On n’a pas à se repentir d’avoir pris ce grand parti, et les prévisions les meilleures, celles des prétendus utopistes qui promettaient un grand avenir à nos chemins de fer, ont été dépassées dans des proportions que des chiffres feront apprécier. Quand on a construit le chemin de fer de l’Est (Paris à Strasbourg), on avait évalué le produit des marchandises à 12 000 francs par kilomètre, et celui des voyageurs, messageries, bagages, à 6 000 francs.

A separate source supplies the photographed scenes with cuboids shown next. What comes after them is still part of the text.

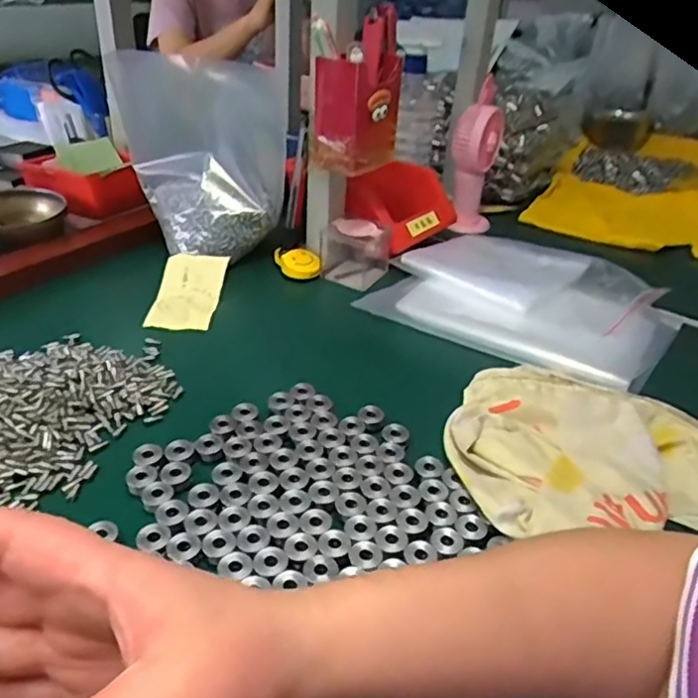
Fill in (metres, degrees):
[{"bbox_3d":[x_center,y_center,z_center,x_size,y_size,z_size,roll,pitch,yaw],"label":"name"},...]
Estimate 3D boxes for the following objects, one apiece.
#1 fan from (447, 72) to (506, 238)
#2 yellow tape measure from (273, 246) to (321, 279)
[{"bbox_3d":[0.163,-0.248,0.823,0.064,0.179,0.078,8,33,6],"label":"fan"},{"bbox_3d":[-0.057,-0.092,0.688,0.055,0.019,0.039,12,61,5],"label":"yellow tape measure"}]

Or, en 1864, le produit de la petite vitesse sur la voie de l’Est a été de 38 959 francs par kilomètre, et celui des voyageurs, bagages et messageries de 27 893 francs ; c’est à-dire que le produit total, étant de 66 732 francs au lieu de 18 000, a dépassé les premiers calculs de prés de 48 000 francs[1]. Est-ce à dire que de si magnifiques résultats aient désarmé les adversaires systématiques des chemins de fer ? Non pas, et en 1834 un archevêque dont je tairai le nom a dit, dans un mandement rendu public et affiché à la porte des églises, que les chemins de fer avaient été suscités pour punir

  1. J’emprunte ces chiffres et d’autres renseignements techniques à l’excellent ouvrage de M. Jacqmin, De l’Exploitation des chemins de fer, 2 vol. in-8. Paris, Garnier frères, 1868.